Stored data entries
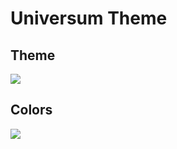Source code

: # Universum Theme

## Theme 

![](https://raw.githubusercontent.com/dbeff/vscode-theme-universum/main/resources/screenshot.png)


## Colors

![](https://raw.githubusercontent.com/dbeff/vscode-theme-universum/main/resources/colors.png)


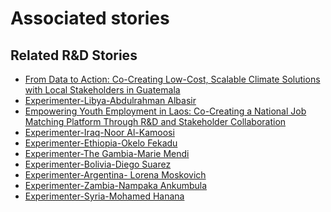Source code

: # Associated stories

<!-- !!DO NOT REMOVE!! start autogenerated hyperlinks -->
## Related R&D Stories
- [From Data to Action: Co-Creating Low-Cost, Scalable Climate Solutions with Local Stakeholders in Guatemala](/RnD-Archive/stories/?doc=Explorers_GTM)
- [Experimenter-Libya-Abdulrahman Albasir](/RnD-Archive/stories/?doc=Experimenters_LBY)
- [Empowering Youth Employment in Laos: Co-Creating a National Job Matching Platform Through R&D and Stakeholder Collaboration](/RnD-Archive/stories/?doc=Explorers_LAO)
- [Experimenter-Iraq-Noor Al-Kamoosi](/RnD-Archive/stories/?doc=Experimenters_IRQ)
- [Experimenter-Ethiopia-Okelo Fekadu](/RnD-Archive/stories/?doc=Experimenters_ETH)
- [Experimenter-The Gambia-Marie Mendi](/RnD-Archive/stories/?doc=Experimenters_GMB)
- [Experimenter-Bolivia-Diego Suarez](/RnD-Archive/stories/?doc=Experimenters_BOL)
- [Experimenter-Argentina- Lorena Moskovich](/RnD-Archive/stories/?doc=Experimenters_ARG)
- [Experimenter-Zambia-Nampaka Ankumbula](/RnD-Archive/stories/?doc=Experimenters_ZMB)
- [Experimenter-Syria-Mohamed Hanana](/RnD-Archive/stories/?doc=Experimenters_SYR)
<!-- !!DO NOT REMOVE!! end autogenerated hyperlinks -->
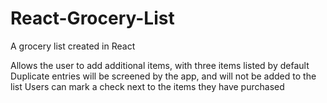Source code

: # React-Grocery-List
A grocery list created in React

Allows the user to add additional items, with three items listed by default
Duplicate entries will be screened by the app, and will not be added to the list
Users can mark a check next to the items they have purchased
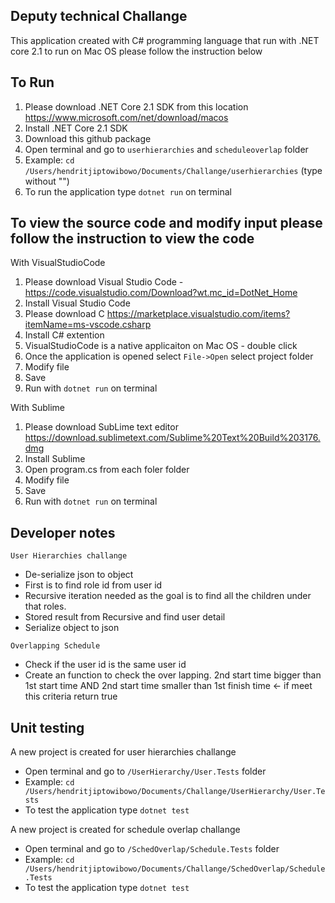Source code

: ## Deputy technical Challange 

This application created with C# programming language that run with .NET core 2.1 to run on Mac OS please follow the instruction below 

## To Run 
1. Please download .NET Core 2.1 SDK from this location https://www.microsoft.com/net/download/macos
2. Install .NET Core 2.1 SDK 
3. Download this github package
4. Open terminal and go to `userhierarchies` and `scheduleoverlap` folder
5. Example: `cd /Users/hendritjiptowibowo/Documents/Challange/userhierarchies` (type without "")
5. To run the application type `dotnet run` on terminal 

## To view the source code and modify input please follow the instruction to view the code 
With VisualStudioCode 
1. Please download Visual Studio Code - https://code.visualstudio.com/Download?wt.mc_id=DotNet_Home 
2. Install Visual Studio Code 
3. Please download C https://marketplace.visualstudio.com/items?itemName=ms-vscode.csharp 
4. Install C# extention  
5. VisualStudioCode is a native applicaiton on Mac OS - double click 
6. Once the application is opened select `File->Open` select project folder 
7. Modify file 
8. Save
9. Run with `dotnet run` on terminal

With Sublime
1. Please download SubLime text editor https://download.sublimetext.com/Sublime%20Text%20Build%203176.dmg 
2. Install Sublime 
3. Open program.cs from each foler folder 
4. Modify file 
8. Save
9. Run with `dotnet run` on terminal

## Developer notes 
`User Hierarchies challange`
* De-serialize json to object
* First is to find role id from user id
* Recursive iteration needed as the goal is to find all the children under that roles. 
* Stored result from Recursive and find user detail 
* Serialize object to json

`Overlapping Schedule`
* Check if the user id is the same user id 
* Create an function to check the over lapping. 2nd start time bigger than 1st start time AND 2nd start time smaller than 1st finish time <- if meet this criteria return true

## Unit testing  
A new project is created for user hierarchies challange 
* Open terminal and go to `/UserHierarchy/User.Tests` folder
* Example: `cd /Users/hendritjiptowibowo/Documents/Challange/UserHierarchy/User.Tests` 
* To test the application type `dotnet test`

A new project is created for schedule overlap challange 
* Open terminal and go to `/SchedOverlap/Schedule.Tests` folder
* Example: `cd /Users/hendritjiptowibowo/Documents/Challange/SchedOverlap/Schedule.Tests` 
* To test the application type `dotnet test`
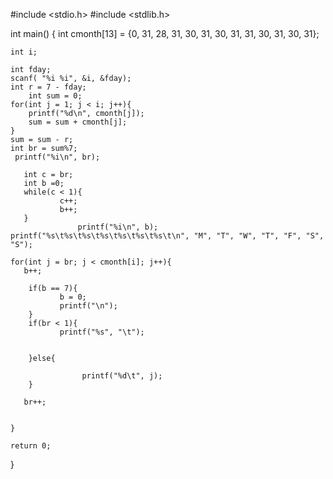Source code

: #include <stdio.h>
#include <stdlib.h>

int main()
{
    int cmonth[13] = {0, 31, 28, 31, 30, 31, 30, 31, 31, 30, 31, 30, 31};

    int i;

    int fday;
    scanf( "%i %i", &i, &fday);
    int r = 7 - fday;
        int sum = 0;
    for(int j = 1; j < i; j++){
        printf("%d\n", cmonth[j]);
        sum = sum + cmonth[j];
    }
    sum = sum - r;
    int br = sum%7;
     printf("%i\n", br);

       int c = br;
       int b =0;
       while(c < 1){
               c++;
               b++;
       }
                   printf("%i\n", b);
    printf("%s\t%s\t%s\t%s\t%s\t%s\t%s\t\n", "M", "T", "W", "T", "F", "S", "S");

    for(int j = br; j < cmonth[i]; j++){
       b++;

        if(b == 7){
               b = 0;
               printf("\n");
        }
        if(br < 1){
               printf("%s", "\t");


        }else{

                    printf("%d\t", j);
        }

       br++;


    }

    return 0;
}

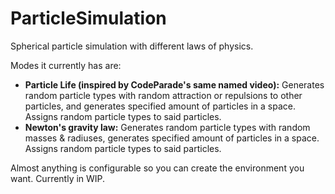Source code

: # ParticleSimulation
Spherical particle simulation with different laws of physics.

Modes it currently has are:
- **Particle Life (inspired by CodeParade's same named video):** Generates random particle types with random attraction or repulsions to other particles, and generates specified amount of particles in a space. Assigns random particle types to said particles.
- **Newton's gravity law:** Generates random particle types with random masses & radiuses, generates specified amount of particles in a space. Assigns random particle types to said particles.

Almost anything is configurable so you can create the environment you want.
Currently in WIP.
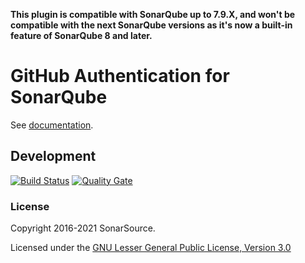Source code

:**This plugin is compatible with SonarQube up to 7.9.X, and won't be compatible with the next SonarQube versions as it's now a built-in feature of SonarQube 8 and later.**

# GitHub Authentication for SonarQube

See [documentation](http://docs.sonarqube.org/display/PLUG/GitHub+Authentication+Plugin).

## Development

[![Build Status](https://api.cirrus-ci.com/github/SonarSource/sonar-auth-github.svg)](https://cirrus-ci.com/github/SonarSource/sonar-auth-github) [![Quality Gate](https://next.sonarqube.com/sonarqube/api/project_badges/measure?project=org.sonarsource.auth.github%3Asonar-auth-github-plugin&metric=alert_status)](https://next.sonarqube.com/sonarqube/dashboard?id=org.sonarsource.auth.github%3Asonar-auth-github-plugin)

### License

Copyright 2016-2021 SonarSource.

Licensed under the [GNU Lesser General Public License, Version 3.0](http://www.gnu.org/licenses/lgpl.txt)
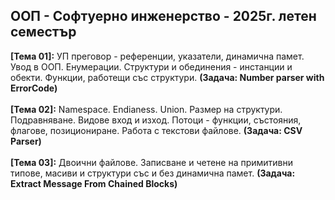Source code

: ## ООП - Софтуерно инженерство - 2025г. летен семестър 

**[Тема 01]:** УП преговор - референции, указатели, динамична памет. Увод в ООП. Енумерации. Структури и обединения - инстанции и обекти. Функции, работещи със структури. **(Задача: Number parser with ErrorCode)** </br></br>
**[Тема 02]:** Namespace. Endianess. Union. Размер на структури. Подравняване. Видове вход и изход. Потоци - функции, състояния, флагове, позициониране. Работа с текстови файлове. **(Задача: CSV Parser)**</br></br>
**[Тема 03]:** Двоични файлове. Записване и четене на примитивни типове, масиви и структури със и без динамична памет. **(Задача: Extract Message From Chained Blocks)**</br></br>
--
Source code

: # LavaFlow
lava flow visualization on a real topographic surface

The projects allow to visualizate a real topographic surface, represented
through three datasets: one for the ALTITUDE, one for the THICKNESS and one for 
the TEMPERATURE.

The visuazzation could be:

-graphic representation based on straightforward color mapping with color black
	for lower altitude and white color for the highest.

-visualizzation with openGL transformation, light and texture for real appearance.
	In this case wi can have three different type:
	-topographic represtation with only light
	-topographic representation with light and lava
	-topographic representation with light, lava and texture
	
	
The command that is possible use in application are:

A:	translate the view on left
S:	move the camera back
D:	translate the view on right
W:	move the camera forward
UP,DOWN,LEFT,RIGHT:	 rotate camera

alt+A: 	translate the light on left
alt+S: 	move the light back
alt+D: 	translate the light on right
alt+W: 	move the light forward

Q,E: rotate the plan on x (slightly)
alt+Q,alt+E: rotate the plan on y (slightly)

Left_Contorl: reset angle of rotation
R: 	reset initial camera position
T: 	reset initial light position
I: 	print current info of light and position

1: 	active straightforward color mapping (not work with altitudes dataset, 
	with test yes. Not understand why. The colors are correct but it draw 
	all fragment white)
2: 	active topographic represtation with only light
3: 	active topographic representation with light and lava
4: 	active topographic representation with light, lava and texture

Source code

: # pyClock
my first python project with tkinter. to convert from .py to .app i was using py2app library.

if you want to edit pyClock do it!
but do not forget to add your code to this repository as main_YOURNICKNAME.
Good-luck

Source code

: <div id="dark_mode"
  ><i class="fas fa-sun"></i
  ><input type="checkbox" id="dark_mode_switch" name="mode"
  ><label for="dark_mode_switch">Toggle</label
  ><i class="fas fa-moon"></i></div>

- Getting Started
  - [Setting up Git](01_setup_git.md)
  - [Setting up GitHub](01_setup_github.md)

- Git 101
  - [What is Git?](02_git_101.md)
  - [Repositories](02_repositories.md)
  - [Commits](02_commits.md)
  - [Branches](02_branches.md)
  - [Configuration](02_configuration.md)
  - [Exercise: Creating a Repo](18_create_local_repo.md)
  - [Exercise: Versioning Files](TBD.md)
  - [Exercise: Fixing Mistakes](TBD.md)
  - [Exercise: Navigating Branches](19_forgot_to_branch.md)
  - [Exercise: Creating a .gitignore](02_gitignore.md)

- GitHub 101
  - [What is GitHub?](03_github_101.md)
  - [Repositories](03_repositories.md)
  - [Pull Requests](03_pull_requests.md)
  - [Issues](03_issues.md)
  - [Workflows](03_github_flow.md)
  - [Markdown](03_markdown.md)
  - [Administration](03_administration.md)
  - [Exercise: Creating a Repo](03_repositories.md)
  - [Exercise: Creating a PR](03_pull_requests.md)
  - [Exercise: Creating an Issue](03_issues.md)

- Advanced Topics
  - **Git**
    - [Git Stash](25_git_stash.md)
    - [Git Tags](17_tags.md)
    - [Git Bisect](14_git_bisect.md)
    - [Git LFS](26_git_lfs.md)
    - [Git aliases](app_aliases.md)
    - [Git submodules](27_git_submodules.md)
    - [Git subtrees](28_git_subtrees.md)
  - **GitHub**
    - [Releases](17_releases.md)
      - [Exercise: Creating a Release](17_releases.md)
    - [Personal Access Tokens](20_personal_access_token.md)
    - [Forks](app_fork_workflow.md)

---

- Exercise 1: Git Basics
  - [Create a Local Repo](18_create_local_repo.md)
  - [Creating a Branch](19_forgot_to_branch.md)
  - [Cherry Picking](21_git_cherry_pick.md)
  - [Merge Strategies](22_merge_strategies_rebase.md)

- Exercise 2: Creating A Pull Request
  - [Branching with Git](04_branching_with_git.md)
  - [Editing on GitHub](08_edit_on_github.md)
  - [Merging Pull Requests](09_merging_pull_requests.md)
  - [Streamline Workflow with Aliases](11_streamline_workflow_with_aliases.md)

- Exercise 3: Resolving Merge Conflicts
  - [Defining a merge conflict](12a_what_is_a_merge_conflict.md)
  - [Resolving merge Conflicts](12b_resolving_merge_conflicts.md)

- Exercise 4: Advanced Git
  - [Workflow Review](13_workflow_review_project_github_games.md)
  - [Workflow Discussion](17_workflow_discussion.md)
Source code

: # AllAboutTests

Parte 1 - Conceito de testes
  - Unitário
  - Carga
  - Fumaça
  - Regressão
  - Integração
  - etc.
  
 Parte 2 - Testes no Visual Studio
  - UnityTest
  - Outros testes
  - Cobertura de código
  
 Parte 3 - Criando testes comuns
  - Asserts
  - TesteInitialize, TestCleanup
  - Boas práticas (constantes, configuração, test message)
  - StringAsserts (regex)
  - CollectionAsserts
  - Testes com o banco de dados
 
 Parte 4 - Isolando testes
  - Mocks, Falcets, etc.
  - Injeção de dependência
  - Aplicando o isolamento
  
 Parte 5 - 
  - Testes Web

• _Task_: For every line of the data above that contains "same", copy that line.

• _Exercise response_:
* Check if the user id is the same user id 
- **Particle Life (inspired by CodeParade's same named video):** Generates random particle types with random attraction or repulsions to other particles, and generates specified amount of particles in a space. Assigns random particle types to said particles.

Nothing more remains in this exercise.